The project started in December 2017 with the preliminary design phase that culminated with a Preliminary Design Review (PDR) in February 2019. A detailed design phase was concluded with two review sessions; a delta review in November 2019, a final Detailed Design Review (DDR) in March 2020. This milestone marked the beginning of the prototype phase that culminated with a Critical Design Review (CDR) in September 2021.

A new dual beam High Band Antenna (HBA) tile architecture was finalised. Using this architecture, the electronics were developed and prototyped. A more experimental ASIC integration of the LNA (Low noise amplifiers) and a four-channel beamformer was successfully completed.
The HBA tile functionality is concentrated in Line replaceable units (LRU's): the low noise amplifier and beamformer boards, both designed, built and verified during the project. The HBA tile can be remotely controlled thanks to additional firmware developed.
A dual-beam HBA was built and prototyped in the Dwingeloo test field in the Netherlands. This allowed the verification of requirements thanks to a series of experiments, all reported in the final documentation. In parallel, a prototype was constructed and operated at Chilbolton (UK) in order to test and run the complex software associated with automatic operation of the LOFAR4SW telescope.
Automatic data processing pipelines for solar, IPS and pulsar data have been finalised and delivered. A solution for telescope control software was developed and source code published as a project called iLiSA on GitHub. Archiving software solutions were investigated and the Science Data Management Plan was completed.

During the course of LOFAR4SW, the International LOFAR Telescope (ILT) initiated the process to become an ERIC. This fundamental transformation had an impact in the governance aspect of the design. Attention was given to raise awareness of the potential of space weather and to gather support from ILT stakeholders and decision makers. The definition of key activities to be undertaken during the different stages in the transformation will ensure that space weather remains fully integrated in LOFAR ERIC activities. The first step materialized during the last months of the project; a focus group within the Solar and Space weather Key science project was formed, with the purpose of preserving the momentum from LOFAR4SW among the ILT partners, and to continue working towards a fully implemented LOFAR4SW.

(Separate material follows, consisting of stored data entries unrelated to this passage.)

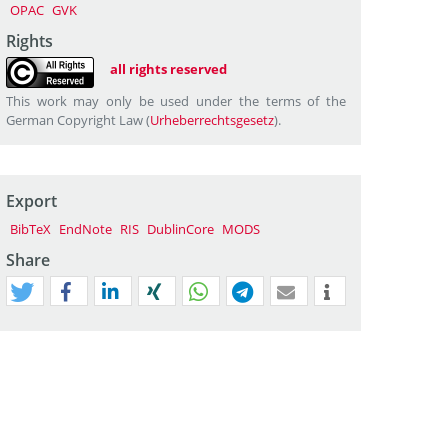
OPAC
GVK
Rights
all rights reserved
This work may only be used under the terms of the
German Copyright Law (
Urheberrechtsgesetz
).
Export
BibTeX
EndNote
RIS
DublinCore
MODS
Share
tweet
teilen
mitteilen
teilen
teilen
teilen
mail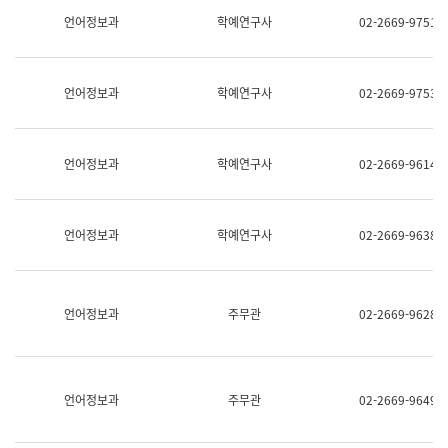
명,
교
언어정보과
학예연구사
02-2669-9751
직
육
위/
연
직
수
급,
과
언어정보과
학예연구사
02-2669-9753
전
어
화,
문
담
연
당
구
언어정보과
학예연구사
02-2669-9614
업
실
무)
어
문
연
언어정보과
학예연구사
02-2669-9638
구
과
어
문
연
언어정보과
주무관
02-2669-9628
구
과
(사
전
팀)
언어정보과
주무관
02-2669-9649
언
어
정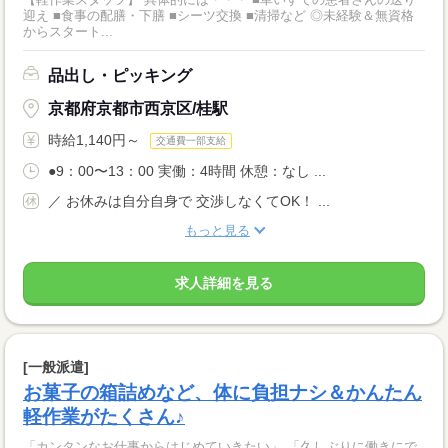
迎え ■食事の配膳・下膳 ■シーツ交換 ■清掃など ◎未経験＆無資格
からスタート...
品出し・ピッキング
京都府京都市西京区/桂駅
時給1,140円～
交通費一部支給
●9：00〜13：00 実働：4時間 休憩：なし ...
／ お休みは自分自身で 交渉しなくてOK！ ...
もっと見る
求人詳細を見る
[一般派遣]
お菓子の箱詰めなど、体に負担ナシ＆かんたん
軽作業がたくさん♪
「カンタンなお仕事からはじめていきたい」 「久しぶりに働きにで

Three main events took place during the last phase of the project: the Stakeholder’s workshop in October 2021, the Final Demo Session and the Policy makers workshop on February 14 and 15, 2022. The project was presented at numerous local and international meetings. The LOFAR4SW website and Twitter account were regularly updated with information about the progress and news. Information was also published in the newsletter and distributed as a leaflet to reach the general public.

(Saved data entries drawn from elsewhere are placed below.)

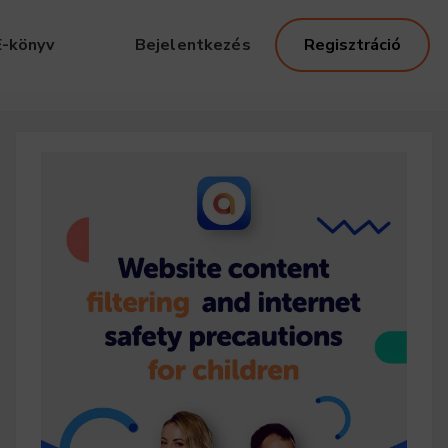
E-könyv
Bejelentkezés
Regisztráció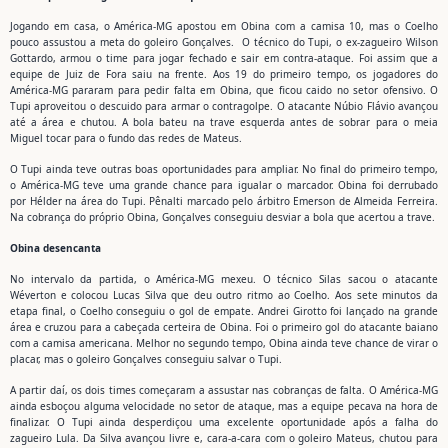
Jogando em casa, o América-MG apostou em Obina com a camisa 10, mas o Coelho
pouco assustou a meta do goleiro Gonçalves. O técnico do Tupi, o ex-zagueiro Wilson
Gottardo, armou o time para jogar fechado e sair em contra-ataque. Foi assim que a
equipe de Juiz de Fora saiu na frente. Aos 19 do primeiro tempo, os jogadores do
América-MG pararam para pedir falta em Obina, que ficou caido no setor ofensivo. O
Tupi aproveitou o descuido para armar o contragolpe. O atacante Núbio Flávio avançou
até a área e chutou. A bola bateu na trave esquerda antes de sobrar para o meia
Miguel tocar para o fundo das redes de Mateus.
O Tupi ainda teve outras boas oportunidades para ampliar. No final do primeiro tempo,
o América-MG teve uma grande chance para igualar o marcador. Obina foi derrubado
por Hélder na área do Tupi. Pênalti marcado pelo árbitro Emerson de Almeida Ferreira.
Na cobrança do próprio Obina, Gonçalves conseguiu desviar a bola que acertou a trave.
Obina desencanta
No intervalo da partida, o América-MG mexeu. O técnico Silas sacou o atacante
Wéverton e colocou Lucas Silva que deu outro ritmo ao Coelho. Aos sete minutos da
etapa final, o Coelho conseguiu o gol de empate. Andrei Girotto foi lançado na grande
área e cruzou para a cabeçada certeira de Obina. Foi o primeiro gol do atacante baiano
com a camisa americana. Melhor no segundo tempo, Obina ainda teve chance de virar o
placar, mas o goleiro Gonçalves conseguiu salvar o Tupi.
A partir daí, os dois times começaram a assustar nas cobranças de falta. O América-MG
ainda esboçou alguma velocidade no setor de ataque, mas a equipe pecava na hora de
finalizar. O Tupi ainda desperdiçou uma excelente oportunidade após a falha do
zagueiro Lula. Da Silva avançou livre e, cara-a-cara com o goleiro Mateus, chutou para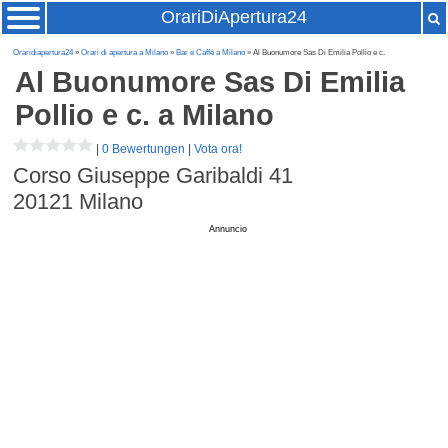
OrariDiApertura24
Oraridiapertura24
»
Orari di apertura a Milano
»
Bar e Caffè a Milano
» Al Buonumore Sas Di Emilia Pollio e c.
Al Buonumore Sas Di Emilia
Pollio e c.
a Milano
|
0 Bewertungen
|
Vota ora!
Corso Giuseppe Garibaldi 41
20121
Milano
Annuncio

Building on LOFAR, a cutting-edge facility, the LOFAR4SW project designed the most advanced space weather radio instrument in the world. The LOFAR4SW facility provides ground-breaking insights applicable for the forecasting of any adverse impact on this societal infrastructure, ultimately contributing to a greater protection of humanity's most essential technologies which are constantly relied upon.

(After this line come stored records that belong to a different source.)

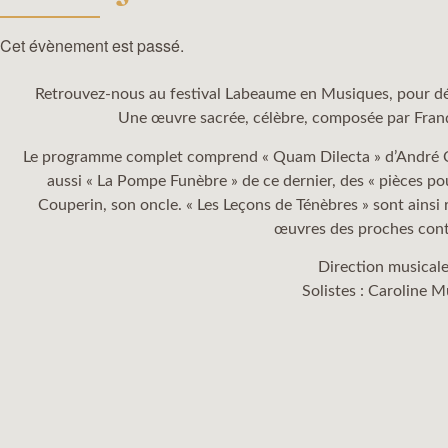
Cet évènement est passé.
Retrouvez-nous au festival Labeaume en Musiques, pour déc
Une œuvre sacrée, célèbre, composée par Fran
Le programme complet comprend « Quam Dilecta » d’André C
aussi « La Pompe Funèbre » de ce dernier, des « pièces pou
Couperin, son oncle. « Les Leçons de Ténèbres » sont ainsi 
œuvres des proches cont
Direction musicale
Solistes : Caroline 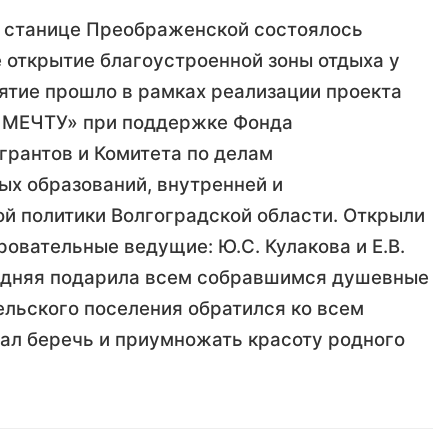
 в станице Преображенской состоялось
 открытие благоустроенной зоны отдыха у
ятие прошло в рамках реализации проекта
 МЕЧТУ» при поддержке Фонда
грантов и Комитета по делам
ых образований, внутренней и
й политики Волгоградской области. Открыли
овательные ведущие: Ю.С. Кулакова и Е.В.
едняя подарила всем собравшимся душевные
сельского поселения обратился ко всем
ал беречь и приумножать красоту родного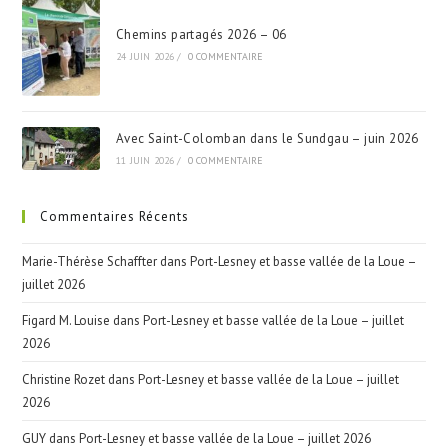
Chemins partagés 2026 – 06
24 JUIN 2026
/
0 COMMENTAIRE
Avec Saint-Colomban dans le Sundgau – juin 2026
11 JUIN 2026
/
0 COMMENTAIRE
Commentaires Récents
Marie-Thérèse Schaffter
dans
Port-Lesney et basse vallée de la Loue –
juillet 2026
Figard M. Louise
dans
Port-Lesney et basse vallée de la Loue – juillet
2026
Christine Rozet
dans
Port-Lesney et basse vallée de la Loue – juillet
2026
GUY
dans
Port-Lesney et basse vallée de la Loue – juillet 2026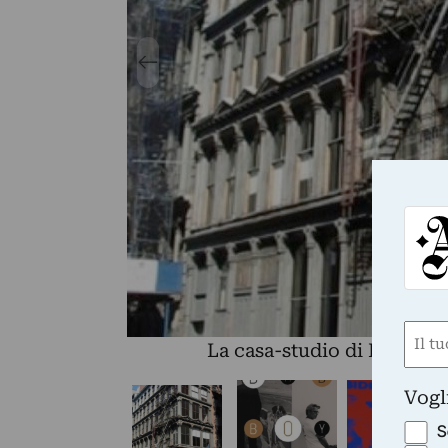
Nom
La casa-studio di Donald
(Obbli
Nome
Vogl
S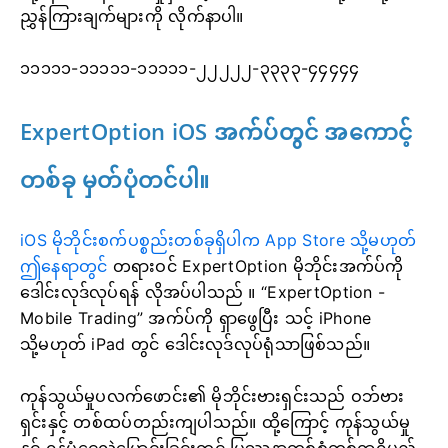
ညွှန်ကြားချက်များကို လိုက်နာပါ။
၁၁၁၁၁-၁၁၁၁၁-၁၁၁၁၁-၂၂၂၂၂-၃၃၃၃-၄၄၄၄၄
ExpertOption iOS အက်ပ်တွင် အကောင့်
တစ်ခု မှတ်ပုံတင်ပါ။
iOS မိုဘိုင်းစက်ပစ္စည်းတစ်ခုရှိပါက App Store သို့မဟုတ်
ဤနေရာတွင်
တရားဝင် ExpertOption မိုဘိုင်းအက်ပ်ကို
ဒေါင်းလုဒ်လုပ်ရန် လိုအပ်ပါသည်
။ “ExpertOption -
Mobile Trading” အက်ပ်ကို ရှာဖွေပြီး သင့် iPhone
သို့မဟုတ် iPad တွင် ဒေါင်းလုဒ်လုပ်ရုံသာဖြစ်သည်။
ကုန်သွယ်မှုပလက်ဖောင်း၏ မိုဘိုင်းဗားရှင်းသည် ဝဘ်ဗား
ရှင်းနှင့် တစ်ထပ်တည်းကျပါသည်။ ထို့ကြောင့် ကုန်သွယ်မှု
နှင့် ရန်ပုံငွေလွှဲပြောင်းခြင်းတွင် ပြဿနာတစ်စုံတစ်ရာရှိမည်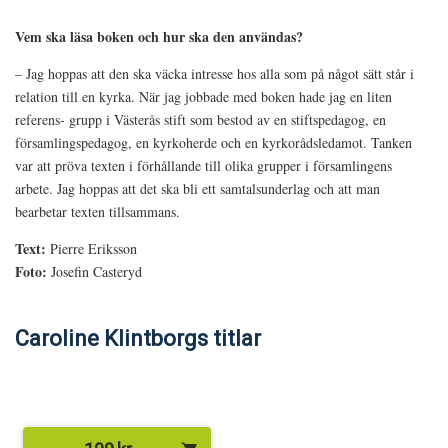
Vem ska läsa boken och hur ska den användas?
– Jag hoppas att den ska väcka intresse hos alla som på något sätt står i
relation till en kyrka. När jag jobbade med boken hade jag en liten
referens- grupp i Västerås stift som bestod av en stiftspedagog, en
församlingspedagog, en kyrkoherde och en kyrkorådsledamot. Tanken
var att pröva texten i förhållande till olika grupper i församlingens
arbete. Jag hoppas att det ska bli ett samtalsunderlag och att man
bearbetar texten tillsammans.
Text:
Pierre Eriksson
Foto:
Josefin Casteryd
Caroline Klintborgs titlar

The use cases compiled in the LOFAR4SW project confirm the impressive impact that the envisaged LOFAR4SW upgrade will have. This high potential has been publicised at several well-attended conferences in the field. The project engaged with key members of the space weather community during several workshops and meetings organised by the consortium, the purpose was to raise awareness about the unique capabilities of LOFAR4SW, and to collect valuable feedback that was used throughout the design process -this was especially true of the end-user and potential funder workshops/engagements. International experts in the fields of space weather research, forecasting, engineering and operations were invited to take part in the design reviews held at the end of each major development stage. Their expertise was crucial to improve the final output of the LOFAR4SW project.